Thursday, November 18, 2010

My Buddy

Some people live a lifetime without ever having one real friend. Sure, they interact with others and maybe even attend social events with folks but at their lowest or highest points they have no one to comfort them or bask in the glow with them. That, to me, is an incredibly sad existence and one I don't think I would be able to endure.
I'm sure some people are friendless because they just give up based on bad experiences. Backstabbing, gossiping, jealousy, envy, and sometimes flakiness can all make a person deem friendship unworthy of her time. Others may not know how to be a friend and therefore never reach out to anyone to forge a close relationship. And, I'm sure there are some who are just too mean and ornery to be bothered with the lives of others. I feel sorry for them too.
I've always been told if one can say he has at least ONE true friend, she is fortunate indeed. I have come to understand and appreciate that saying more the longer I live. Despite the challenges human relationships can present, I have been blessed enough to maintain some of the best relationships with some of the most amazing people. Like snowflakes, one friend is different from the other but all of them serve an important purpose in my life. All of them enhance my life in ways I wouldn't experience if I didn't know how to have and be a friend.
My closest friend lives far away but the distance has never kept us from our bond. She was with me at my lowest point and it never occurred to me to call anyone else. Another friend listens and gives me the logical point of view when I've lost my way. One makes me feel good about letting my hair down and doesn't judge me for it. Still another relates to me through our love of music and movies.

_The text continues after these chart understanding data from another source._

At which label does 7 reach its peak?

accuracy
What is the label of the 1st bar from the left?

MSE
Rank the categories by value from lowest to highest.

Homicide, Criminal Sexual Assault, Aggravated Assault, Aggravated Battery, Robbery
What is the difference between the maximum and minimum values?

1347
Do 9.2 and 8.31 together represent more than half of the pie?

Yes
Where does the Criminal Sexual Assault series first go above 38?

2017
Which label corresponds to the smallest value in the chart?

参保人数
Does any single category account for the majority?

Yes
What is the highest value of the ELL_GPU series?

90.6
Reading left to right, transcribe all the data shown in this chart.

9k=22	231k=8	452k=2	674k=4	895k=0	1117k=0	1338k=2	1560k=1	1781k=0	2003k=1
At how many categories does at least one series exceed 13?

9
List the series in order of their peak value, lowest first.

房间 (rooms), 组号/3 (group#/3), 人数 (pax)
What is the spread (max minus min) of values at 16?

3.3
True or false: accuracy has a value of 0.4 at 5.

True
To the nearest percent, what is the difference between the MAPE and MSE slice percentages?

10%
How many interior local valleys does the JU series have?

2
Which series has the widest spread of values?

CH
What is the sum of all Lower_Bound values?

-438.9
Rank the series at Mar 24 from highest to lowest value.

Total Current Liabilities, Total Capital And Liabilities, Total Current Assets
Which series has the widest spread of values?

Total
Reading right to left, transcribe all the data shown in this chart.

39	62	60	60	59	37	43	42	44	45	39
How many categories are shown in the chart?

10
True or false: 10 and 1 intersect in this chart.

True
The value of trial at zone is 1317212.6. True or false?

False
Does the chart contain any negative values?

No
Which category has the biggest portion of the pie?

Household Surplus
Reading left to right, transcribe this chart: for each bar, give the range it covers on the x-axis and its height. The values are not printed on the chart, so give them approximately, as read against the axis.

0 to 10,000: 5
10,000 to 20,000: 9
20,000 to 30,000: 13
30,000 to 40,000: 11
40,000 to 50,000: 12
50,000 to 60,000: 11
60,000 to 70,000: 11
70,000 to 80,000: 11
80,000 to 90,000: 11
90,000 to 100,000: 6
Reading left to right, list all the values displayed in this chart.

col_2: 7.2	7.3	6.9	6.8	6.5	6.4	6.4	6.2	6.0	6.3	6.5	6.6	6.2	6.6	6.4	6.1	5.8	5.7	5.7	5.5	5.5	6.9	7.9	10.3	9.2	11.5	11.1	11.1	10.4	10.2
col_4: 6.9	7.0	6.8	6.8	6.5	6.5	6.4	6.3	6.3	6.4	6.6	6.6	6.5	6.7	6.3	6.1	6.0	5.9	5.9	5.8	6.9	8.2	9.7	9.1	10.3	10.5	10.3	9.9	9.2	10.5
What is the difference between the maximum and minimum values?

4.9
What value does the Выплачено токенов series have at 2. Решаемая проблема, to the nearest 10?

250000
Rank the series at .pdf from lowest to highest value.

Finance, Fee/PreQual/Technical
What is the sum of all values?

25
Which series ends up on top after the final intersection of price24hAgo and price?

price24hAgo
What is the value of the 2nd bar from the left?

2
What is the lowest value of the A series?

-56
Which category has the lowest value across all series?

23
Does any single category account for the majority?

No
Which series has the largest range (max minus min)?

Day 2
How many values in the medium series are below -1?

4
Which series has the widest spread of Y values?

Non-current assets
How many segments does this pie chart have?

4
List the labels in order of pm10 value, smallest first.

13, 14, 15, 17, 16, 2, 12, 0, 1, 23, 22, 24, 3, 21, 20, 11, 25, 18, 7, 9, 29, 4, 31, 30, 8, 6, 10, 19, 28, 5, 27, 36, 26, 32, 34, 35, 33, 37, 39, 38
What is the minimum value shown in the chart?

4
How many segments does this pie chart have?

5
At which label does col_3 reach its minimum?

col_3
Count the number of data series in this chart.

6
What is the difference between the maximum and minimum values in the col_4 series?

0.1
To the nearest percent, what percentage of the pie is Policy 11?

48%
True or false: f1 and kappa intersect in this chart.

The list goes on and that alone reflects how fortunate I am.
Friendships take work like any relationship. Communication, time, connection, and empathy are of the utmost importance. Without those, there is no friendship. There is only the establishment of a superficial politeness based in nothing. Hurt feelings and anger are sometimes a part of it too. However, when a friendship means something the communication kicks in and smooths out the rough edges.
I don't think I'm a perfect friend. Hell, I'm not a perfect person. Nonetheless, I try my best to be a good friend because I value the connections I've made and look forward to the new friendships I will forge in my lifetime. I know everyone doesn't have it like me and for them I feel sorry because there is absolutely nothing like having at least one true friend.

1 comment:

NicFAB said...

Makes my heart clap as I nod in agreement. There is just something about being able to confide the true you in someone else that accepts for just who you are...friendship is a special kind of love and each of us is blessed to know it, cultivate it and cherish it!